Modigliani's The Little Peasant

London – 28 November

‘You look out at the world with one eye and into yourself with the other’… a quote attributed to Amedeo Modigliani. Choosing to visit the ‘Modigliani’ blockbuster exhibition at Tate Modern did not disappoint and proved the veracity of this quotation in more ways than one. Modigliani was certainly a close observer of humankind, strongly favouring the female of the species; the almond – or, occasionally, piercing, blue eyes – of these models were themselves hypnotic to view.

Seeing the Little Peasant, c.1918, (a familiar exhibit on the walls of Tate Britain for as long as I can remember) exhibited here among the nude and portrait paintings, where the artist invariably employed really strong colours, was something of a shock. I think, as a teenager I had come to associate Modigliani simply with the washed out grey/blues of Le Petit Paysan!
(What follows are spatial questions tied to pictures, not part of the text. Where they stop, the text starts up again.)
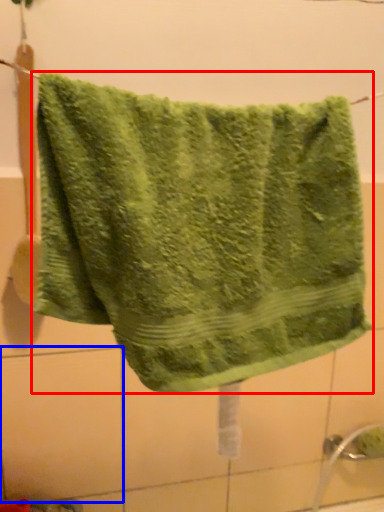
Question: Which object is closer to the camera taking this photo, towel (highlighted by a red box) or tile (highlighted by a blue box)?

Choices:
 (A) towel
 (B) tile

Answer: (A)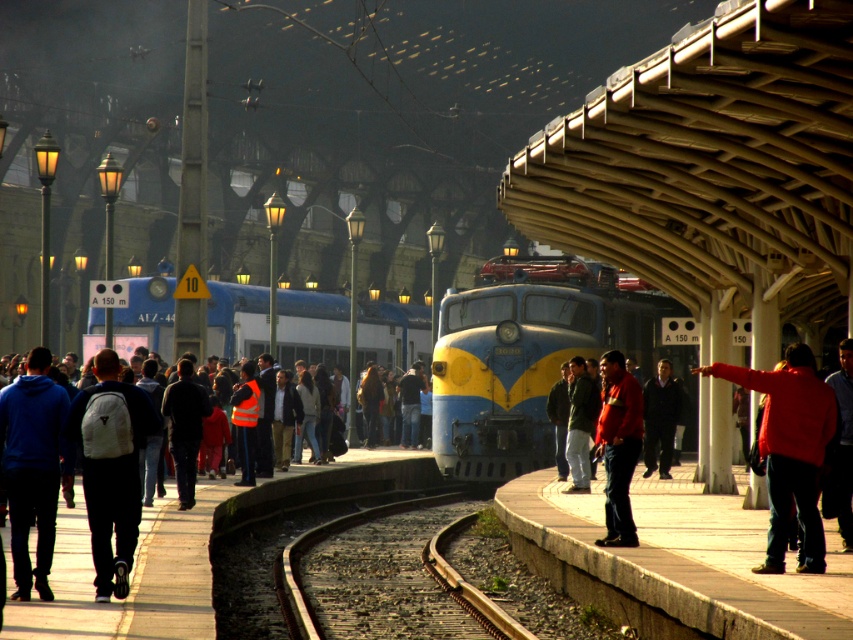
Question: Considering the relative positions of concrete platform at center and blue/yellow painted train at center in the image provided, where is concrete platform at center located with respect to blue/yellow painted train at center?

Choices:
 (A) left
 (B) right

Answer: (B)

Question: Which object appears farthest from the camera in this image?

Choices:
 (A) concrete platform at center
 (B) brown gravel train track at center
 (C) blue/yellow painted locomotive at center
 (D) blue/yellow painted train at center

Answer: (D)

Question: Is concrete platform at center positioned before brown gravel train track at center?

Choices:
 (A) no
 (B) yes

Answer: (B)

Question: Observing the image, what is the correct spatial positioning of blue/yellow painted train at center in reference to brown gravel train track at center?

Choices:
 (A) right
 (B) left

Answer: (B)

Question: Among these points, which one is farthest from the camera?

Choices:
 (A) (318, 544)
 (B) (112, 472)
 (C) (564, 298)

Answer: (C)

Question: Among these objects, which one is nearest to the camera?

Choices:
 (A) blue/yellow painted locomotive at center
 (B) blue/yellow painted train at center

Answer: (A)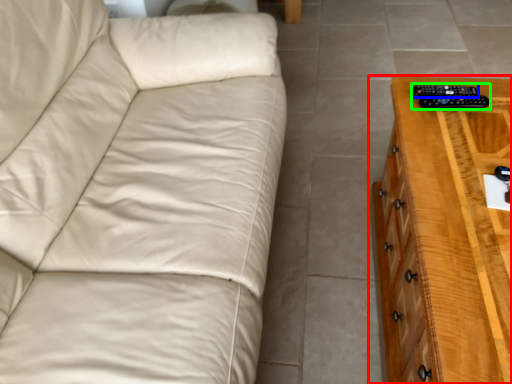
Question: Considering the real-world distances, which object is farthest from chest of drawers (highlighted by a red box)? remote (highlighted by a blue box) or control (highlighted by a green box)?

Choices:
 (A) remote
 (B) control

Answer: (A)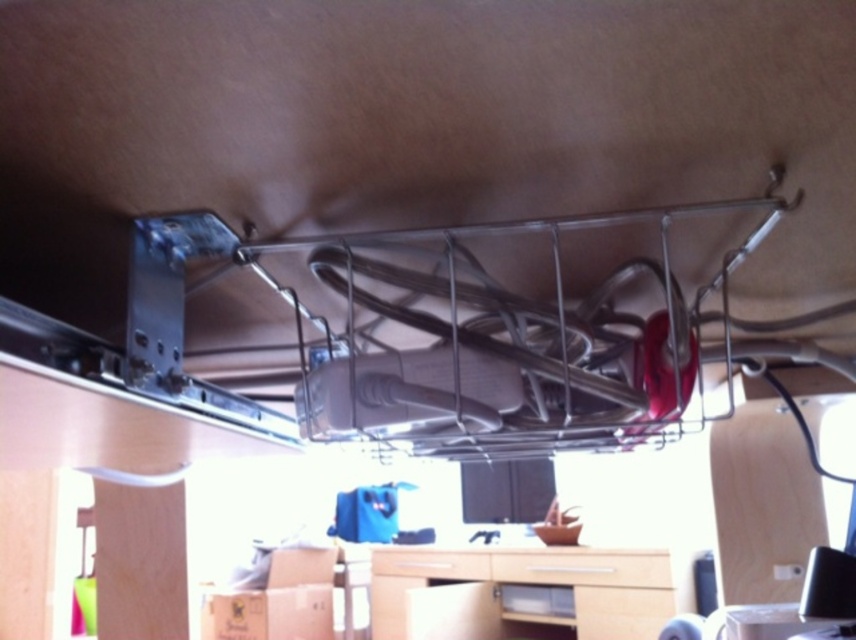
Between light wood/wooden computer desk at lower center and wooden drawer at center, which one has more height?

→ light wood/wooden computer desk at lower center

Does light wood/wooden computer desk at lower center come in front of wooden drawer at center?

Yes, it is in front of wooden drawer at center.

Which is in front, point (492, 547) or point (381, 556)?

Point (492, 547) is in front.

Locate an element on the screen. Image resolution: width=856 pixels, height=640 pixels. light wood/wooden computer desk at lower center is located at coordinates (526, 589).

The width and height of the screenshot is (856, 640). Identify the location of light wood/wooden computer desk at lower center. (526, 589).

Which is in front, point (415, 561) or point (657, 554)?

Positioned in front is point (657, 554).

Locate an element on the screen. This screenshot has height=640, width=856. light wood/wooden computer desk at lower center is located at coordinates (526, 589).

Who is more forward, [648,557] or [470,554]?

Positioned in front is point [648,557].

Measure the distance between matte wood drawer at center and camera.

9.06 feet

Find the location of a particular element. matte wood drawer at center is located at coordinates (584, 568).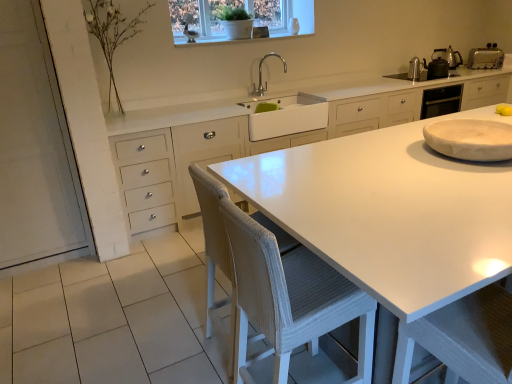
Question: Is silver metallic faucet at upper center bigger than white marble plate at right, placed as the 1th appliance when sorted from front to back?

Choices:
 (A) yes
 (B) no

Answer: (B)

Question: From the image's perspective, does silver metallic faucet at upper center appear lower than white marble plate at right, acting as the 1th appliance starting from the bottom?

Choices:
 (A) no
 (B) yes

Answer: (A)

Question: From a real-world perspective, is silver metallic faucet at upper center below white marble plate at right, placed as the 1th appliance when sorted from front to back?

Choices:
 (A) no
 (B) yes

Answer: (A)

Question: From the image's perspective, would you say silver metallic faucet at upper center is positioned over white marble plate at right, which is the 4th appliance from top to bottom?

Choices:
 (A) yes
 (B) no

Answer: (A)

Question: Considering the relative sizes of silver metallic faucet at upper center and white marble plate at right, positioned as the 1th appliance in left-to-right order, in the image provided, is silver metallic faucet at upper center smaller than white marble plate at right, positioned as the 1th appliance in left-to-right order,?

Choices:
 (A) no
 (B) yes

Answer: (B)

Question: Is white glossy countertop at center in front of or behind white glossy window at upper center in the image?

Choices:
 (A) front
 (B) behind

Answer: (A)

Question: Considering the positions of white glossy countertop at center and white glossy window at upper center in the image, is white glossy countertop at center bigger or smaller than white glossy window at upper center?

Choices:
 (A) big
 (B) small

Answer: (A)

Question: Would you say white glossy countertop at center is to the left or to the right of white glossy window at upper center in the picture?

Choices:
 (A) right
 (B) left

Answer: (A)

Question: In terms of width, does white glossy countertop at center look wider or thinner when compared to white glossy window at upper center?

Choices:
 (A) wide
 (B) thin

Answer: (A)

Question: Is yellow matte lemon at upper right wider or thinner than metallic silver kettle at upper right, arranged as the fourth appliance when viewed from the front?

Choices:
 (A) thin
 (B) wide

Answer: (A)

Question: Considering the relative positions of yellow matte lemon at upper right and metallic silver kettle at upper right, which appears as the 1th appliance when viewed from the back, in the image provided, is yellow matte lemon at upper right to the left or to the right of metallic silver kettle at upper right, which appears as the 1th appliance when viewed from the back,?

Choices:
 (A) left
 (B) right

Answer: (A)

Question: From the image's perspective, is yellow matte lemon at upper right above or below metallic silver kettle at upper right, which is the first appliance from top to bottom?

Choices:
 (A) above
 (B) below

Answer: (B)

Question: Considering the positions of yellow matte lemon at upper right and metallic silver kettle at upper right, arranged as the fourth appliance when viewed from the front, in the image, is yellow matte lemon at upper right bigger or smaller than metallic silver kettle at upper right, arranged as the fourth appliance when viewed from the front,?

Choices:
 (A) big
 (B) small

Answer: (B)

Question: From a real-world perspective, relative to silver metallic faucet at upper center, is white marble plate at right, the fourth appliance in the right-to-left sequence, vertically above or below?

Choices:
 (A) below
 (B) above

Answer: (A)

Question: Is white marble plate at right, positioned as the 1th appliance in left-to-right order, in front of or behind silver metallic faucet at upper center in the image?

Choices:
 (A) behind
 (B) front

Answer: (B)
The Tate website describes Modigliani’s sensuous and seductive nudes – twelve large paintings – as the highlight of the exhibition. (When first revealed to the world, in 1917, they would have been pretty shocking and rapidly led to police censorship). Personally I felt that the show’s pièce de résistance was, in fact, the room devoted to his superbly carved heads, all beautifully lit. I could have lingered here all afternoon. This relatively brief period of sculptural endeavour (1911-13), together with Modigliani’s ‘Caryatid’ drawings, owed much to the readily accessible visual references available to artists and sculptors in Paris at the time, primarily carved objects from Egypt, Cambodia and the Ivory Coast. Sadly the health issues which dogged him for much of his life were exacerbated by the dust from the stone that he was engaged in carving. It would have been fascinating to see how his work would have developed had he been able to continue with this aspect of his creative output.

Modigliani and his fellow Parisian artists, Soutine and Utrillo among others, were labelled ‘les peintres maudits’ – painters under a curse. Strong drink, drugs and sheer misfortune saw them all off at a relatively young age. Modigliani was only 35 when he succumbed to tubercular meningitis, the tragedy of a talented young life snuffed out compounded by the suicide of his pregnant fiancée and muse, Jeanne Hebuterne.

Those of our travelling members and friends who hiked across to Tate Modern were not disappointed. Others reported of equally enjoyable viewing experiences at the British Museum (Scythians), the National Gallery (Degas from the Burrell), the R.A.(Jasper Johns) and, over at Tate Britain, (Impressionists in London).